> DATA FOR REVIEW:
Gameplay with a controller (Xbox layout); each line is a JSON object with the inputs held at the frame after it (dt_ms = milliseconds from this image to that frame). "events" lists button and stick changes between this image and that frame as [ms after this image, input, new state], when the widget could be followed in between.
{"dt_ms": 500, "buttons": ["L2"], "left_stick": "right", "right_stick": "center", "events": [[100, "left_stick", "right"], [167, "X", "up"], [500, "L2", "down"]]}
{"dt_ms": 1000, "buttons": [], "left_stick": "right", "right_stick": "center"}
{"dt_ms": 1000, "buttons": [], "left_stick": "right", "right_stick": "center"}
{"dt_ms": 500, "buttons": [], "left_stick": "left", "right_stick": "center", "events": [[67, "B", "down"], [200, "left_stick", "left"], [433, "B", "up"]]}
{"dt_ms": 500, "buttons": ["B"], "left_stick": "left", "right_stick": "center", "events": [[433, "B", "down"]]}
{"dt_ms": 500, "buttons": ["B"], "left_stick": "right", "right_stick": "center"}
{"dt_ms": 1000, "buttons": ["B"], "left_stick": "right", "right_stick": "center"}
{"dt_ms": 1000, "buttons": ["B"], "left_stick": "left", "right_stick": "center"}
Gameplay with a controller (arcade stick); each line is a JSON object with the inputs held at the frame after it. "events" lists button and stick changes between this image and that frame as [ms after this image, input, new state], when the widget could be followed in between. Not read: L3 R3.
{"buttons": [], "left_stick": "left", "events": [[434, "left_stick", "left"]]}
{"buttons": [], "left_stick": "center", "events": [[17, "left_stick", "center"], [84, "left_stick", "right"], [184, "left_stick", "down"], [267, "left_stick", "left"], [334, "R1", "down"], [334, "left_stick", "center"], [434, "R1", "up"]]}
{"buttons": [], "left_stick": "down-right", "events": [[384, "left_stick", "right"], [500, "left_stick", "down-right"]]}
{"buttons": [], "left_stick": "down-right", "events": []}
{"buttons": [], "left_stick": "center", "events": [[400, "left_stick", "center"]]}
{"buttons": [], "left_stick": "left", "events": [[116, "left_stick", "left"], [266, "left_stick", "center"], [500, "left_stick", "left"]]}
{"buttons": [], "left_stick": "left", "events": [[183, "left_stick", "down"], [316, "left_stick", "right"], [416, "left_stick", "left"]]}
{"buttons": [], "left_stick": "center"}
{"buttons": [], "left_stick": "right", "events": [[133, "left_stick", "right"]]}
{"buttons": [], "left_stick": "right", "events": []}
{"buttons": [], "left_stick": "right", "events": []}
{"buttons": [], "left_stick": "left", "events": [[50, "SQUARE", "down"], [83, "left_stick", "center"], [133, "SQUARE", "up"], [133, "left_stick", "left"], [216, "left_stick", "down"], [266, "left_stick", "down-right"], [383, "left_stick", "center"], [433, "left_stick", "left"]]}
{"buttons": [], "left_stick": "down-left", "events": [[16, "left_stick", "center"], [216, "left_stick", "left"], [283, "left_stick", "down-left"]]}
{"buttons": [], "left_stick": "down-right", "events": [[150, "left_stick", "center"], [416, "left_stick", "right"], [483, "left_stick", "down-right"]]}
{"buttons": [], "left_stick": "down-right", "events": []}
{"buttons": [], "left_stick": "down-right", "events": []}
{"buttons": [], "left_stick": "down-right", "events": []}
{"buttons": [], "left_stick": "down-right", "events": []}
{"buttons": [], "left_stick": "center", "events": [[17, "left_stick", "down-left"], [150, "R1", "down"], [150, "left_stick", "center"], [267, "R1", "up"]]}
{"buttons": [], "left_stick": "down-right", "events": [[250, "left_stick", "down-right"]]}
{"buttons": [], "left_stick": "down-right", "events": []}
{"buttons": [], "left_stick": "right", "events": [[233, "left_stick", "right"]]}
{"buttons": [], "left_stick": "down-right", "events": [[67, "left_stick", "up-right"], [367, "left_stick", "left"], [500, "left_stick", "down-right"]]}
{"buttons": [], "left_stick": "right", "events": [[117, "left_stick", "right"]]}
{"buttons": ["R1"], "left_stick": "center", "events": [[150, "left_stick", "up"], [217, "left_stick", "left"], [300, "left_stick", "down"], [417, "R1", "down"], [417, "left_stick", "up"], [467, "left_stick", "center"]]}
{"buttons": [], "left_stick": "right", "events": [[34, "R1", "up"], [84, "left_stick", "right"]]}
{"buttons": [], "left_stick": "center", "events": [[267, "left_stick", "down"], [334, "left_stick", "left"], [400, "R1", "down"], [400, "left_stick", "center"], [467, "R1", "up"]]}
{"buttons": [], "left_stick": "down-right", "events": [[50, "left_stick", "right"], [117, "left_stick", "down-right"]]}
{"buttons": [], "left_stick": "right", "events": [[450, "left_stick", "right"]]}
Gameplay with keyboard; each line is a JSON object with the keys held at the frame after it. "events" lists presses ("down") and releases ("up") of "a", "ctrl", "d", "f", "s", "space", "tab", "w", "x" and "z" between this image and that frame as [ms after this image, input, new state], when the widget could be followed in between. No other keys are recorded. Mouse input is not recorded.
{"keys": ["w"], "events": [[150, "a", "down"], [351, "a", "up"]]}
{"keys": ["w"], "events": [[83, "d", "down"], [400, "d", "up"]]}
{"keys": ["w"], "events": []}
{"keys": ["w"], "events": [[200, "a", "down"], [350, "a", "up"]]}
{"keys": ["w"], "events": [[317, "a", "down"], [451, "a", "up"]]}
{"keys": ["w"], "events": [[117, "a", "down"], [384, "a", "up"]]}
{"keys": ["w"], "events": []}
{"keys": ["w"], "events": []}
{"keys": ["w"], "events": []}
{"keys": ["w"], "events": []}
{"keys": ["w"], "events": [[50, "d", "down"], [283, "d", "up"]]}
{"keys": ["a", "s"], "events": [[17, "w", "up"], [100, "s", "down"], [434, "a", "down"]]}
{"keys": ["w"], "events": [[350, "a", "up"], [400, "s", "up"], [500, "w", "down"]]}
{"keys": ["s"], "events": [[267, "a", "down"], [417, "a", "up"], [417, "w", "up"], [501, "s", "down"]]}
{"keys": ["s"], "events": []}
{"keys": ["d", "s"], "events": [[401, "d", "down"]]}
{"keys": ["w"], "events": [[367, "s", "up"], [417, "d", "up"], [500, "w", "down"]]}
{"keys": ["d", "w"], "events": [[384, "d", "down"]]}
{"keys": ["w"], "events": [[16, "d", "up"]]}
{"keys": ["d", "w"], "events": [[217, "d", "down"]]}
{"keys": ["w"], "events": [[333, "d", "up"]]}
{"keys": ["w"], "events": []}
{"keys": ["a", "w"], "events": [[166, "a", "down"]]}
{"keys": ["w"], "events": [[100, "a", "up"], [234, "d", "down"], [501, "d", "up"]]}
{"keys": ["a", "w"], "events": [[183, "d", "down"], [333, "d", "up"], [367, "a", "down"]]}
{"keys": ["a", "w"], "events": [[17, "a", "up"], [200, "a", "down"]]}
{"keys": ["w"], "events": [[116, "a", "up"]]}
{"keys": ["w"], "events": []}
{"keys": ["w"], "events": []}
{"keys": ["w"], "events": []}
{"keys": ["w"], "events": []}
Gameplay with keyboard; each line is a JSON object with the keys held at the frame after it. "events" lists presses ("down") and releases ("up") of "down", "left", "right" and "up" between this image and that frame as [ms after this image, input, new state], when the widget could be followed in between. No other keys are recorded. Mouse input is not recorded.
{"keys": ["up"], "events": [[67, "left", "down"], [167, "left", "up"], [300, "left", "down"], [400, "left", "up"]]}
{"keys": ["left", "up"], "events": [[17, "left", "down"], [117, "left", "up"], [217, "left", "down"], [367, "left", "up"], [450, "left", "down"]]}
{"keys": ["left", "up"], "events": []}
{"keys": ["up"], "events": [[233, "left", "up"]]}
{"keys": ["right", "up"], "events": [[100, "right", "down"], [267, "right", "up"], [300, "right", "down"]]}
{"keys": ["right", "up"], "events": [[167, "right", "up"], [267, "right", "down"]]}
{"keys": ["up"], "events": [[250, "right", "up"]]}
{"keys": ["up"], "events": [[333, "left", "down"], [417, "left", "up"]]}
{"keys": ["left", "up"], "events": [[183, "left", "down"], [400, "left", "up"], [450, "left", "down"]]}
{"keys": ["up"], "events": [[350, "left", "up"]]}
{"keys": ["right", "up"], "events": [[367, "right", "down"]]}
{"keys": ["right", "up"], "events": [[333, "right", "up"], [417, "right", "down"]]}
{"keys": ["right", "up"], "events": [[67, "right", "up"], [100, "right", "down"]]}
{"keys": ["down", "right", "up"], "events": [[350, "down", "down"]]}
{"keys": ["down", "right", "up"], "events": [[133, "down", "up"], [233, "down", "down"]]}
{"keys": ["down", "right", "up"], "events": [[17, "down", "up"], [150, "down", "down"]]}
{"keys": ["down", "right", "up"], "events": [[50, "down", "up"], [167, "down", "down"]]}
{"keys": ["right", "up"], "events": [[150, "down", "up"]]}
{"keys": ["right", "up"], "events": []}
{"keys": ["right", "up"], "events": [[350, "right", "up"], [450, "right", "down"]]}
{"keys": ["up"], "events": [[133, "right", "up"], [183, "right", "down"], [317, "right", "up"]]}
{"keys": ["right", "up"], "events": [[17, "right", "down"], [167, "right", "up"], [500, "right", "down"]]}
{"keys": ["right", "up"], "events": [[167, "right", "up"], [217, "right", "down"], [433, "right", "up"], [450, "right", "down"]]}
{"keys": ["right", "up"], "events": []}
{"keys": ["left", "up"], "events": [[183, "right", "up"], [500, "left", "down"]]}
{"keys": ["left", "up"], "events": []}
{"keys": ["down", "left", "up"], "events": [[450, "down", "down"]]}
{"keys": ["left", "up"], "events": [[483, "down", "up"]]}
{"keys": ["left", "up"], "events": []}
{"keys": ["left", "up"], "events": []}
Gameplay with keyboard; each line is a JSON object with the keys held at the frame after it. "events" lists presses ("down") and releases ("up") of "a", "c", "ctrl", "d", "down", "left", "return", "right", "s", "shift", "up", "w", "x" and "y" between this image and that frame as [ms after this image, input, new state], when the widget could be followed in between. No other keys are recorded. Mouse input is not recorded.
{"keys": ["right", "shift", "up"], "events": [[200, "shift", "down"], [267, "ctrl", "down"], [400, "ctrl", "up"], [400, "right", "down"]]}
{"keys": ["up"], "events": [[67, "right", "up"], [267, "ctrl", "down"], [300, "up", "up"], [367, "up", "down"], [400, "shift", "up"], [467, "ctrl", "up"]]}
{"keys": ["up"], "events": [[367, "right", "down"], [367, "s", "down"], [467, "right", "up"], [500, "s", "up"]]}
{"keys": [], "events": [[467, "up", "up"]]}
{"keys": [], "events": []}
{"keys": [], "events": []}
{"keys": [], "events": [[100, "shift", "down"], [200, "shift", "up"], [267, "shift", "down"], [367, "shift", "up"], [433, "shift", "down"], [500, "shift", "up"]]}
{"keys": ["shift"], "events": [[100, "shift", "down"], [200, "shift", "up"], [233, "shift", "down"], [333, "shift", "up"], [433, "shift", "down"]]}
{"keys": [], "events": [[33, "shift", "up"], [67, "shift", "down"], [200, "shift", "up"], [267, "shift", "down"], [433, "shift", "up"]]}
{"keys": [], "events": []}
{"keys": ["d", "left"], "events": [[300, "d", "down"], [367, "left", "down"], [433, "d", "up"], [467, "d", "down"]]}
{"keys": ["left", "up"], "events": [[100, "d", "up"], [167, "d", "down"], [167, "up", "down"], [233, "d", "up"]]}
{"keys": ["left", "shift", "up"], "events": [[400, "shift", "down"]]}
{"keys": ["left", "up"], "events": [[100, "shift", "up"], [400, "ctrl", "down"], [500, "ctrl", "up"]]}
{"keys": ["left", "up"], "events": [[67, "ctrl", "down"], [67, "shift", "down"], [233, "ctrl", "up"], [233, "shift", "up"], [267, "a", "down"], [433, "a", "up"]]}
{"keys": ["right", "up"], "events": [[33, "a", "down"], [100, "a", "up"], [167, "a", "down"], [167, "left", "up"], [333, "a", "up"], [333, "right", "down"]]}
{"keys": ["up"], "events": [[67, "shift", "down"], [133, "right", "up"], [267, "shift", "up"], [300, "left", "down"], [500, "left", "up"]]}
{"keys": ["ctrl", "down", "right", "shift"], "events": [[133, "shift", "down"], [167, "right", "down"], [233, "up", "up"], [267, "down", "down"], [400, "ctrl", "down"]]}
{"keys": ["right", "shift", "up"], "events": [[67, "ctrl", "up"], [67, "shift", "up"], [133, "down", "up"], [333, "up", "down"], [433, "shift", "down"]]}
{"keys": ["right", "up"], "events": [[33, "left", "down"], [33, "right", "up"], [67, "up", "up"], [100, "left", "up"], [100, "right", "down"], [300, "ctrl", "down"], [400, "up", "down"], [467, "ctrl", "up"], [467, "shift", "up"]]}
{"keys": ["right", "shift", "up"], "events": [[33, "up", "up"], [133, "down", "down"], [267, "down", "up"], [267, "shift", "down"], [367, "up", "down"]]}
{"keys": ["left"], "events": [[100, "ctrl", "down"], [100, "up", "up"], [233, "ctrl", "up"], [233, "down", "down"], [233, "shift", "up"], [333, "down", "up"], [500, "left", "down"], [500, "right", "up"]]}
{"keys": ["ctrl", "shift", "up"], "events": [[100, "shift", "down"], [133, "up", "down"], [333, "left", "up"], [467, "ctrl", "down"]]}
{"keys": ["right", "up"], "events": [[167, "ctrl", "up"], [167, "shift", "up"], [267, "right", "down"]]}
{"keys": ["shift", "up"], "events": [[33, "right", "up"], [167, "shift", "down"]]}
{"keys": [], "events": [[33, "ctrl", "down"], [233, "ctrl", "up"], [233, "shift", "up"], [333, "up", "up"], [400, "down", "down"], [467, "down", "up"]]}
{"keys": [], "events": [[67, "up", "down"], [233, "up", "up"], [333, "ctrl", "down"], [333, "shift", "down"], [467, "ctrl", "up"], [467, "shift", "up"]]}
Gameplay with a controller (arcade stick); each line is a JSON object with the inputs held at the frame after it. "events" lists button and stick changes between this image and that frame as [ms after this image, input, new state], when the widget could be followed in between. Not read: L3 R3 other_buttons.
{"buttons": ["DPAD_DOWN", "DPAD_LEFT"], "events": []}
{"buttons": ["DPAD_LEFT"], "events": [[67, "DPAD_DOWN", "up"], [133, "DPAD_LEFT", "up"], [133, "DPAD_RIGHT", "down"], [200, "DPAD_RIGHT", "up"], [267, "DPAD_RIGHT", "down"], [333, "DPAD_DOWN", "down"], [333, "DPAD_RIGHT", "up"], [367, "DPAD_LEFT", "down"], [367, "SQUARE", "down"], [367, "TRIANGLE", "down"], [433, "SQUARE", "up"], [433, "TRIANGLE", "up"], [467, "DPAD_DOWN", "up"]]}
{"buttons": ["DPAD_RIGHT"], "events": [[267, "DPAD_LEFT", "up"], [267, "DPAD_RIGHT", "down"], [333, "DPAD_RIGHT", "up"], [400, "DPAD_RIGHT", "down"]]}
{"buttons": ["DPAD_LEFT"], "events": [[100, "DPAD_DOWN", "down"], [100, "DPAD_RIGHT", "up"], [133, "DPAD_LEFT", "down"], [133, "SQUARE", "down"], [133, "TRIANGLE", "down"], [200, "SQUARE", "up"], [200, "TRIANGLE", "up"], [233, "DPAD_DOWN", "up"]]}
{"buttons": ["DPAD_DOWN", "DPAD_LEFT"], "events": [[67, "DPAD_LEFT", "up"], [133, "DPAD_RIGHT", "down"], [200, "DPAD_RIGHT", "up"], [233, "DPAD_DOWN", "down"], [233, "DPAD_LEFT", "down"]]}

> DIRECTIONS FOR THIS TASK:
In the listing above, count the lines where the string "SQUARE" occurs, then give that count and nothing else.

> RESULT:
3